Breckenridge Ski Resort’s proposed expansion to Peak 6 poses a classic growth for business vs. resistance to change and exploitation. The plan was recently approved by the U.S. Forest Service following a study of the project and is now being considered by the town council.
Data included in a recent study of the proposal indicates a possible increase in the number of annual peak days for the town and the mountain, but also shows the expansion will likely pour millions into the local economy. The addition would accelerate the resort’s already steady growth in annual skier visits.
The Environmental Impact Statement found that Breckenridge Ski Resort would likely see a 2 percent yearly increase in skier visits over the next 10 years after building Peak 6, compared with only a .75 percent yearly increase without the expansion. The third alternative would foster a 1.25 percent yearly increase in skier visits.
Over 10 years, the Peak 6 expansion would grow Breckenridge’s number of annual visits to 1.95 million, 250,000 more than if the Forest Service went with the “no-action” alternative, according to analysis included in the draft EIS.

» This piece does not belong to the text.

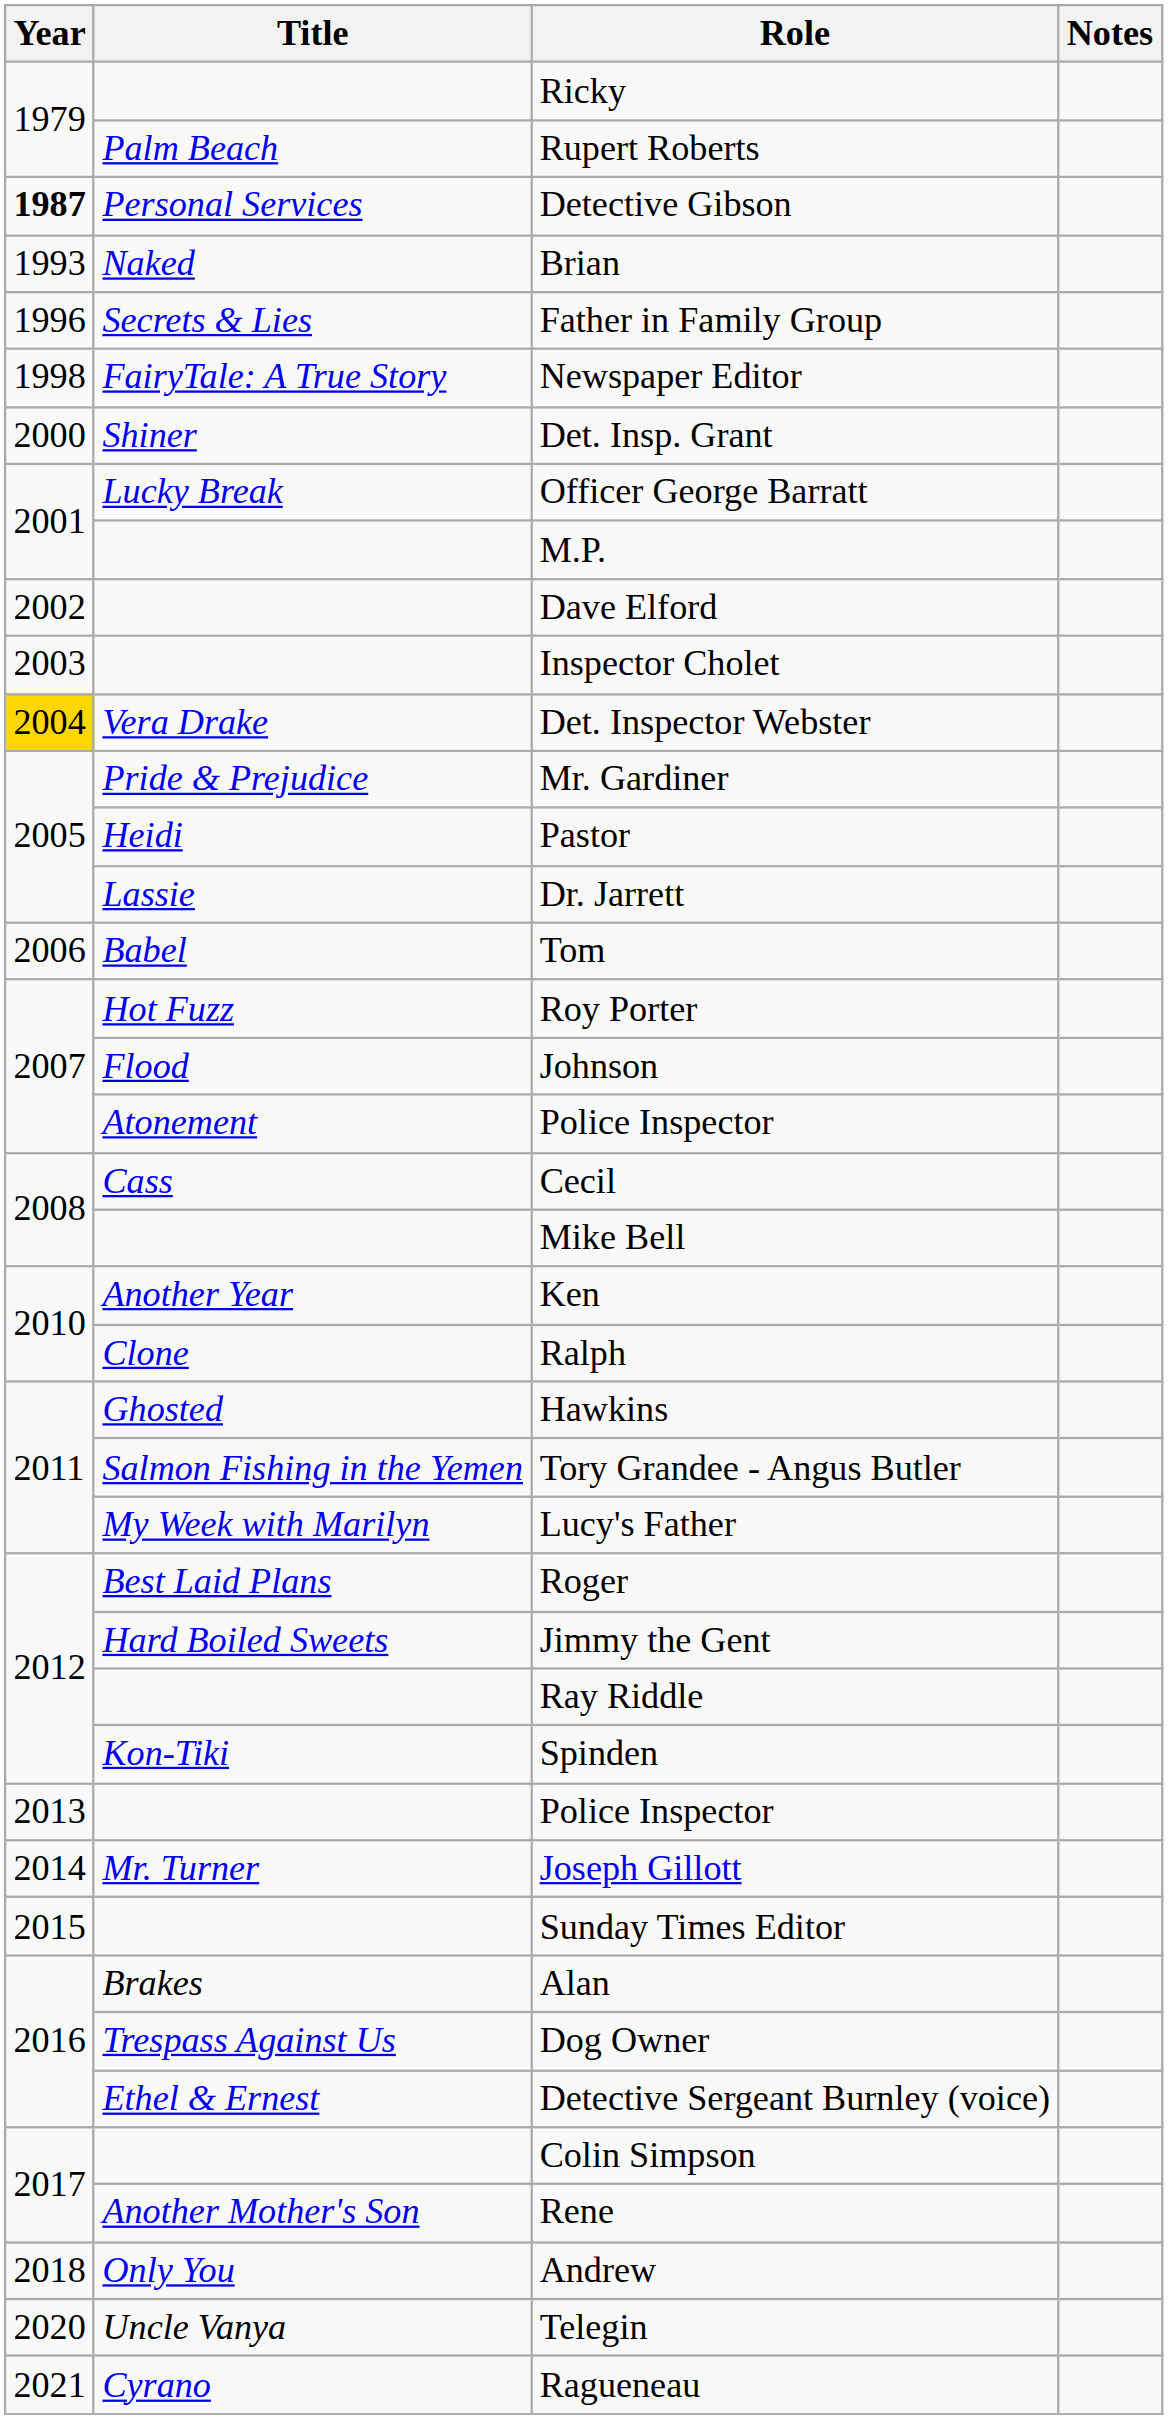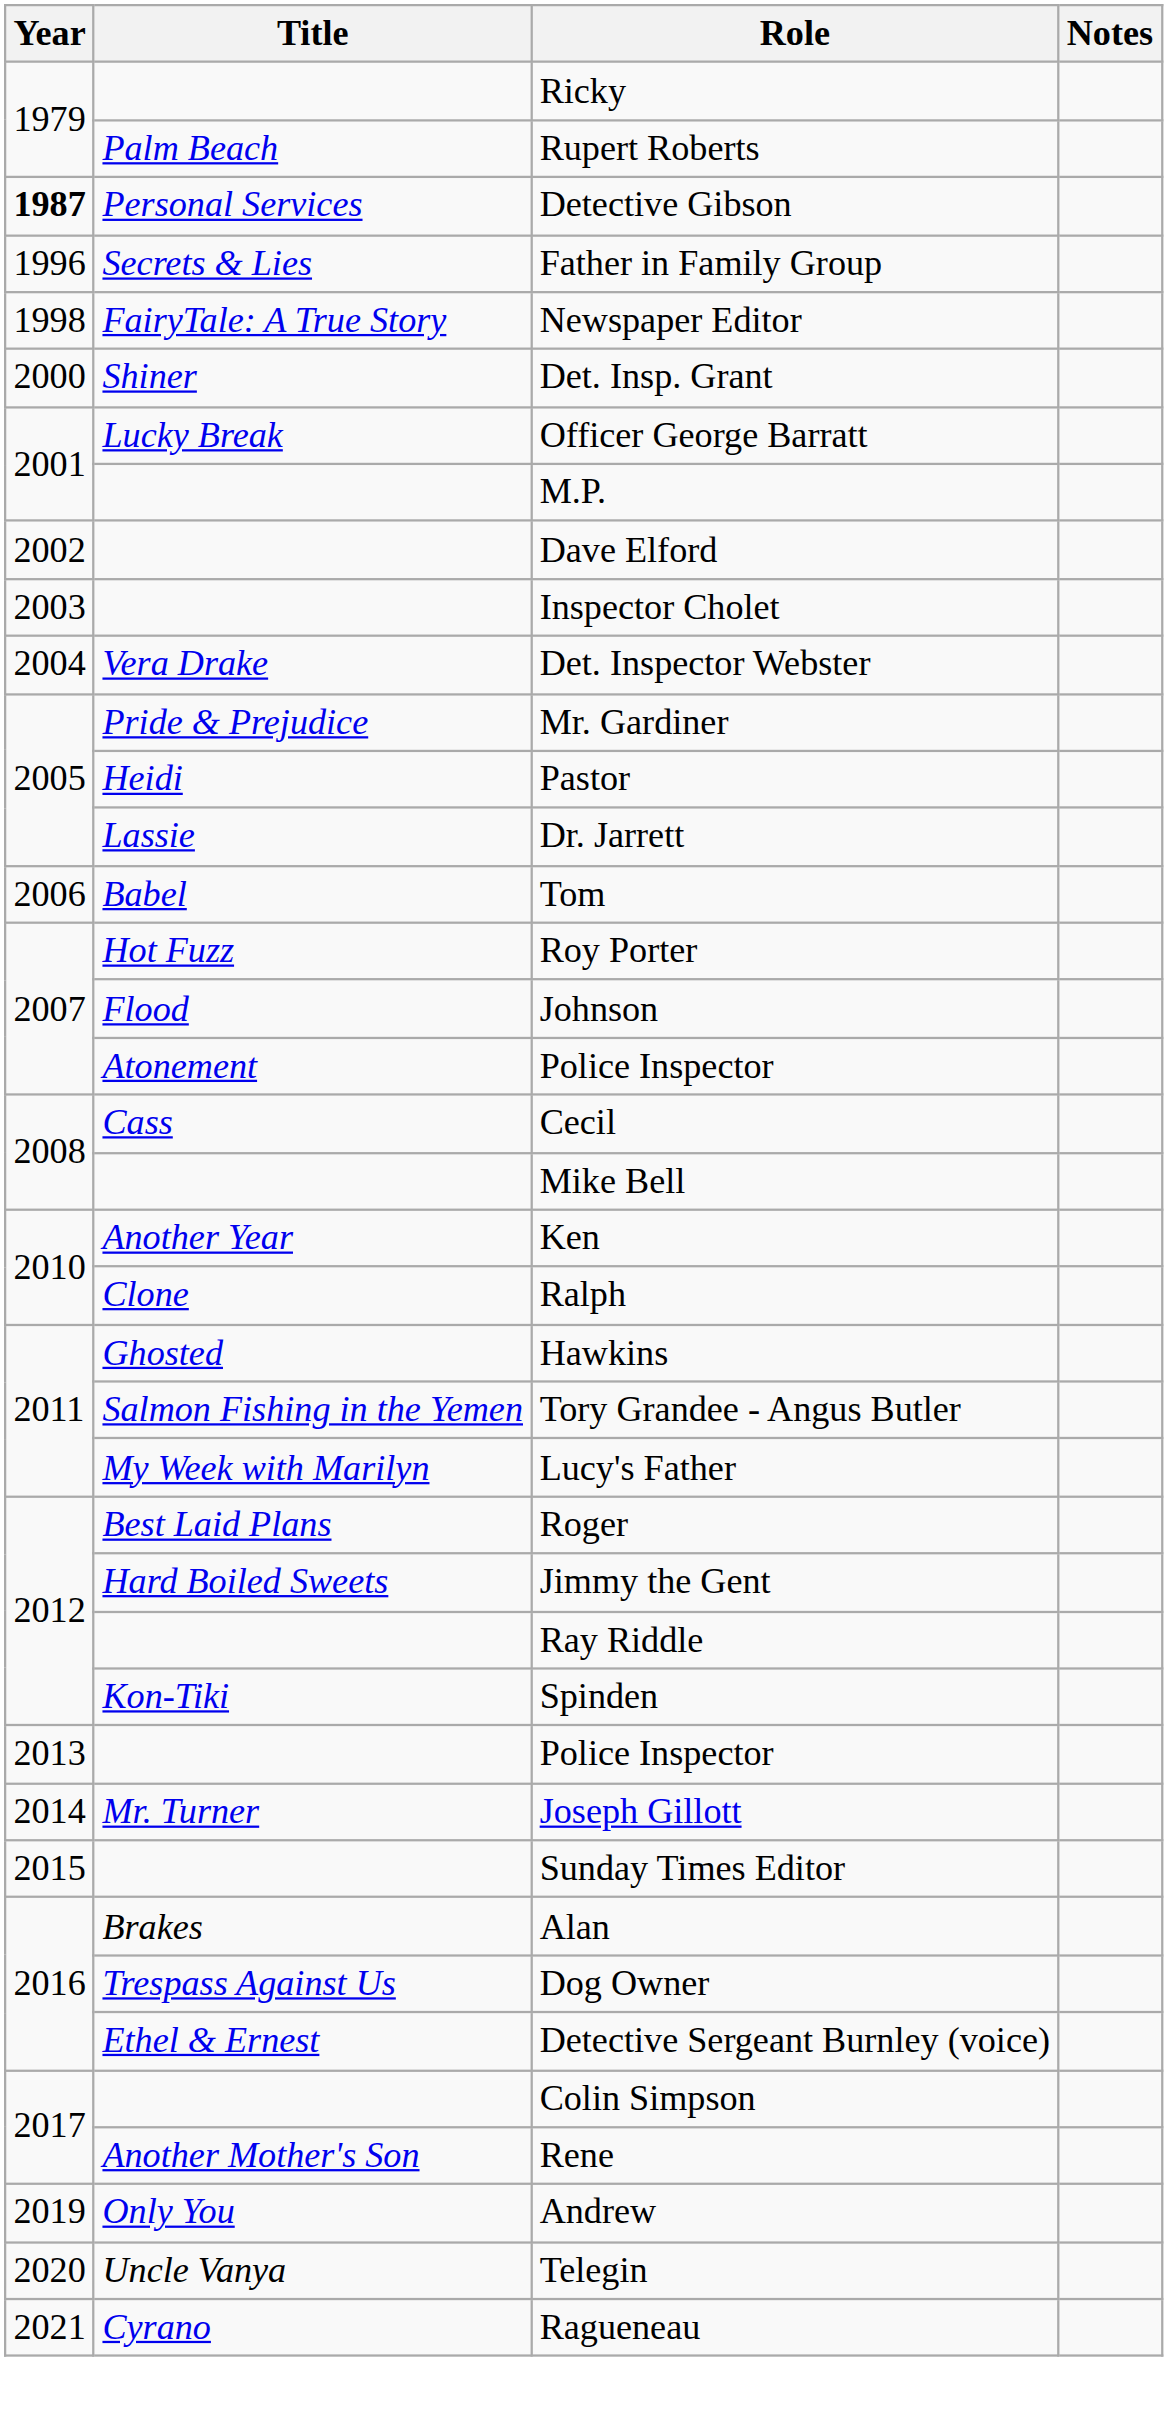- row: 1993 | Naked | Brian
Det. Inspector Webster | Year: gold background -> no background
Andrew | Year: 2018 -> 2019
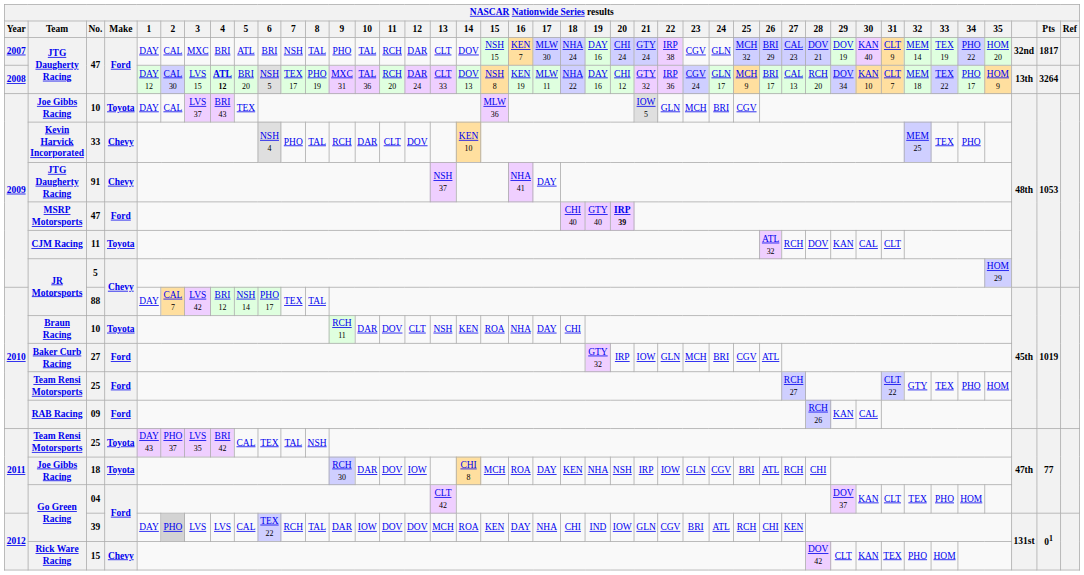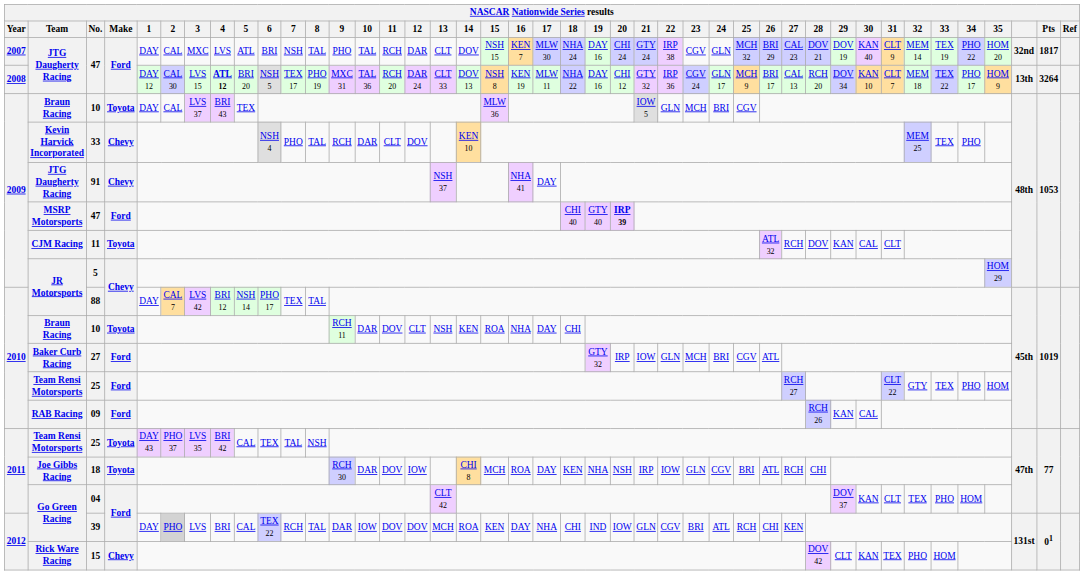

Currently the town and ski resort have enough parking to accommodate just over 21,000 skiers per day, sufficient for most days but not so on peak days. And the crowds of people create congestion both on Interstate 70 and on Highway 9 as well as lift lines, crowding and long waits at local restaurants. Local officials worry that more peak days will not only begin to impact quality of life for locals, but also hurt the experience of visitors to Breckenridge.